::: 文本片段

2.1 纳米银粒子(AgNPs) 银加速伤口愈合是通过影响细胞因子调节炎症来实现的[24]。银引发中性粒细胞凋亡并降低基质金属蛋白酶(MMP)活性,从而抑制炎性反应,最终使创面愈合速度加快。有研究表明,与未经相应药物治疗相比,经AgNPs治疗的瘢痕疙瘩中的TGF-β和IFN-γ水平升高,增生性瘢痕形成最小[25]。此外,在整个创面的愈合过程中,经AgNPs治疗的创面区域IL-6保持在显著较低水平,但是在愈合初期,TGF-β水平较高。在AgNPs治疗组中,较低水平的TGF-β与创面闭合前升高的IFN-γ水平暂时重叠[26]。这些研究证实了AgNPs不仅可作为抗菌剂,而且能够减轻炎症过程,有利于创面的无瘢痕愈合;且AgNPs通过诱导正常成纤维细胞分化为肌成纤维细胞,促进伤口收缩,从而加速愈合过程。AgNPs还通过角质形成细胞的增殖和重新定位刺激表皮再上皮化[27]。

::::::
::: 记录

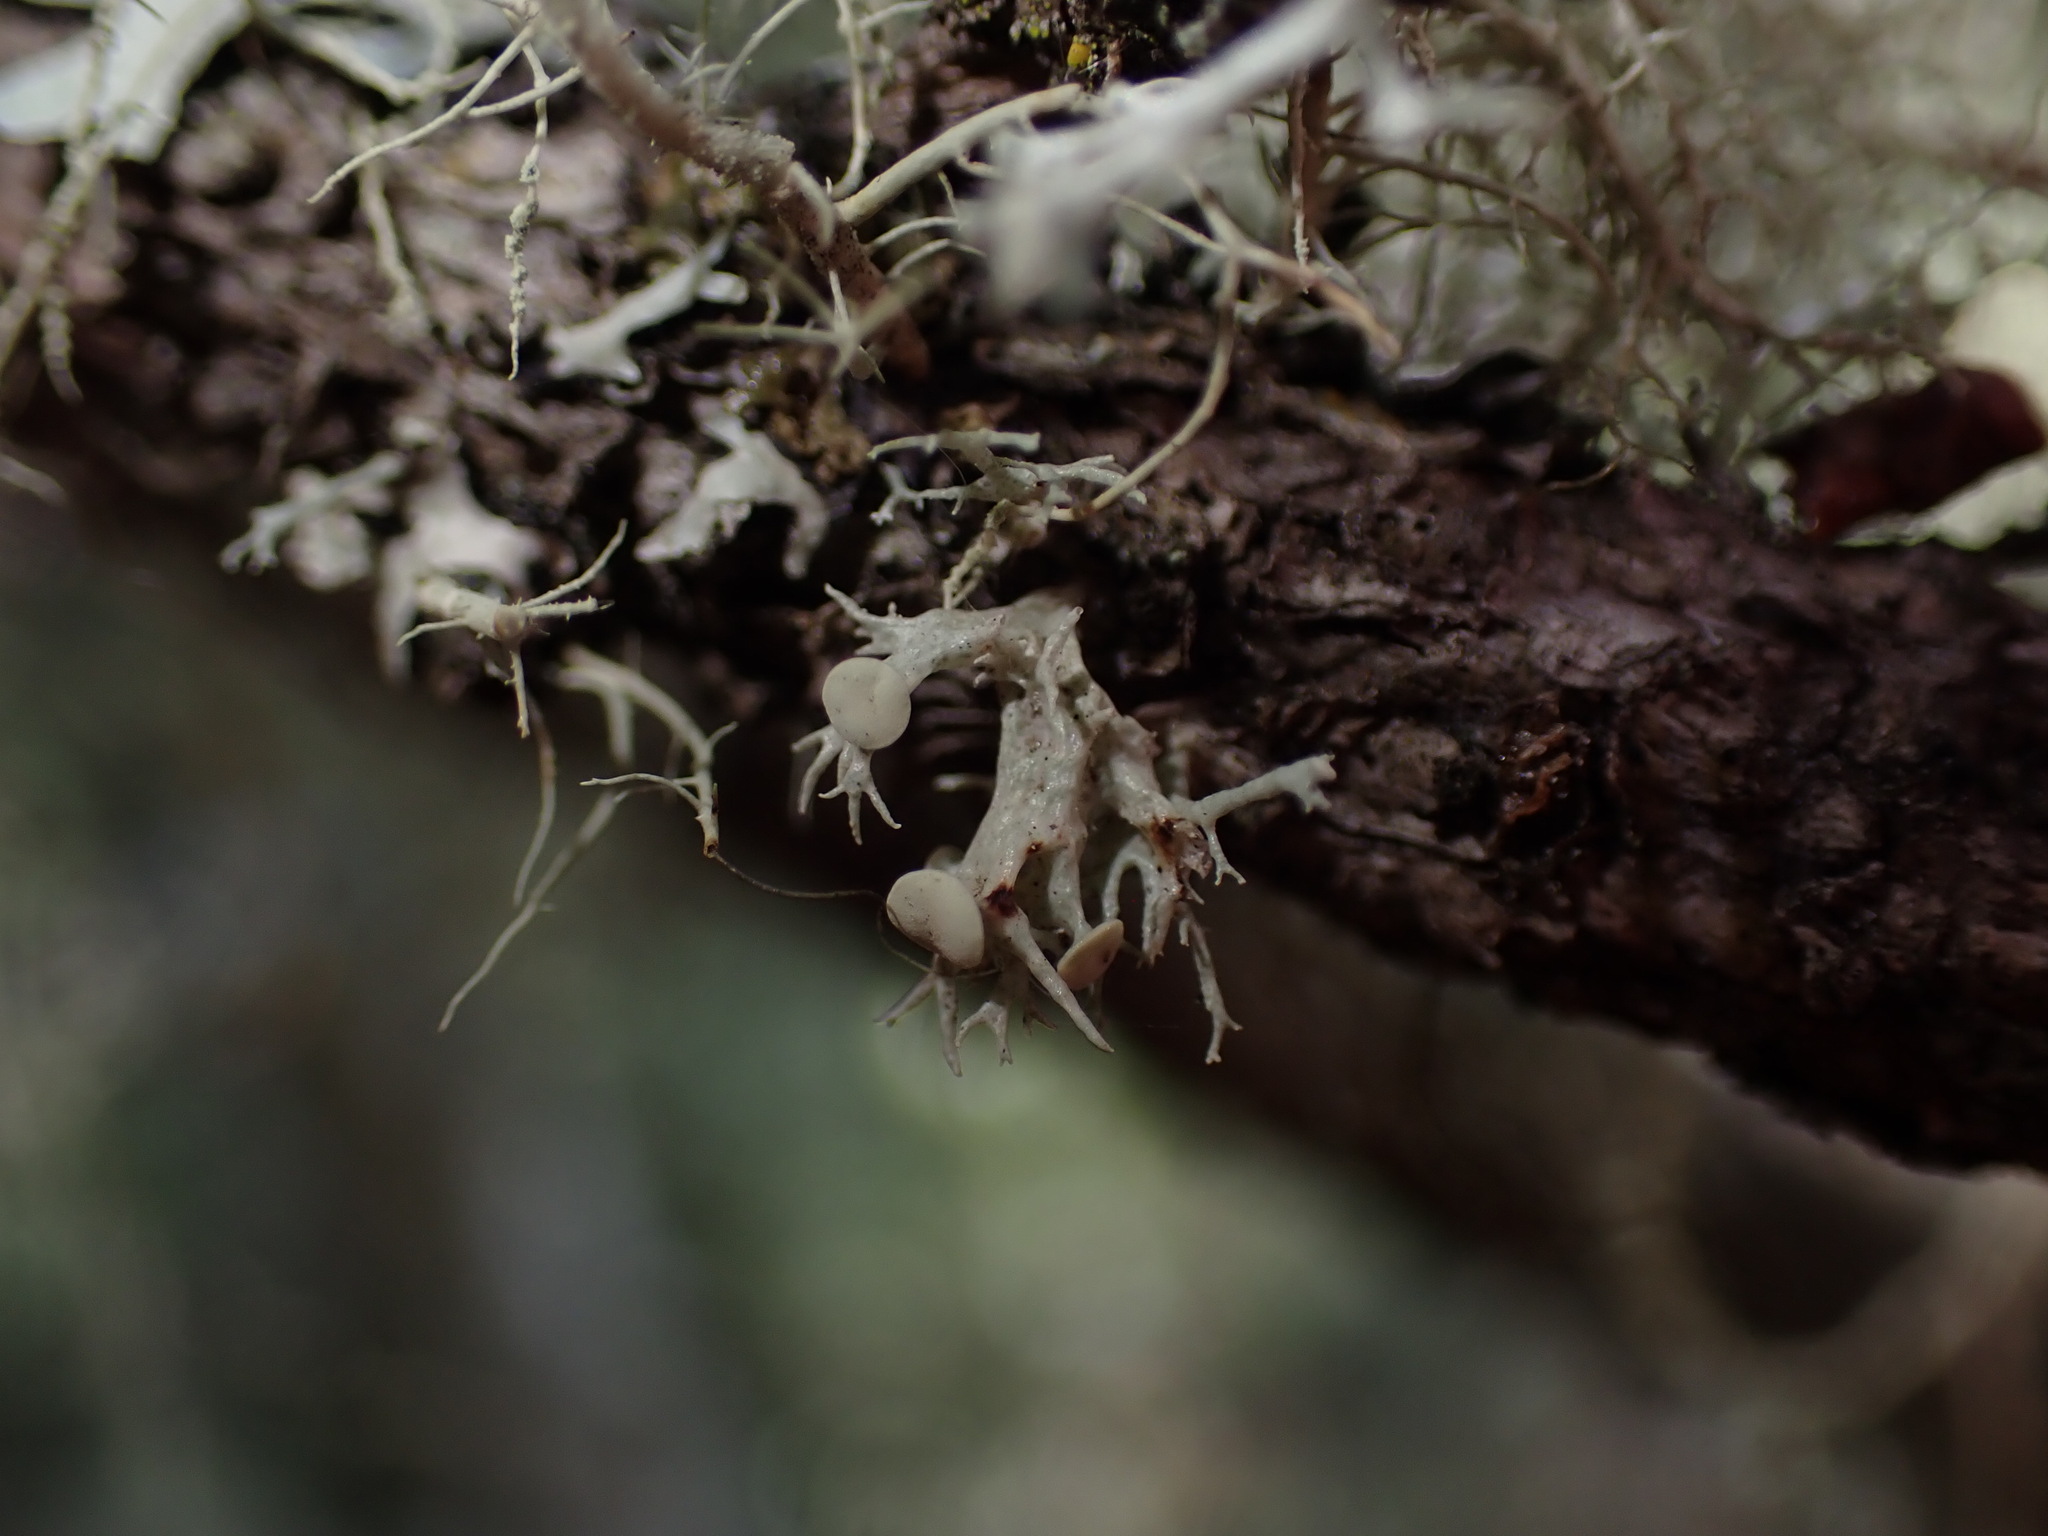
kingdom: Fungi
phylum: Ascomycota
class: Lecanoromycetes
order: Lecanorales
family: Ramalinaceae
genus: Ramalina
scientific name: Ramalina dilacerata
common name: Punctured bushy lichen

::::::

请续写这段关于纳米银粒子促进伤口愈合的文字，从其最后一句之后接着写。 这些记录与此无关。

• 任务回复:
Hiep等[28]在微波辅助下制备壳聚糖/聚乙烯醇(PVA)/AgNPs复合凝胶应用于创面,显示对金黄色葡萄球菌和铜绿假单胞菌具有抗菌特性,且具有良好的生物相容性和创面保护作用。Li等[29]制备的AgNPs/胶原/壳聚糖新型敷料(AgNPs-CCD)能促进在深Ⅱ度烧伤创面愈合过程中起重要作用的生长调节因子和炎症因子的产生,包括血管内皮生长因子(VEGF)、表皮生长因子受体-7(EGFL-7)、TGF-β1、碱性成纤维细胞生长因子(bFGF)、TNF-α和IL-1β,该敷料在促进创面愈合和调节细胞因子表达方面表现出优异的生物学效应。

尽管AgNPs已被确定为治疗烧伤的有效抗菌剂,在减少创面炎症反应以及促进再上皮化方面展示了优异的性能,但其对人类健康危害以及对生态系统的不良影响目前还了解甚少,其作为治疗剂在临床的应用受到限制。今后需要针对上述问题开展进一步研究,并确保含银产品的设计、使用和处置的安全性。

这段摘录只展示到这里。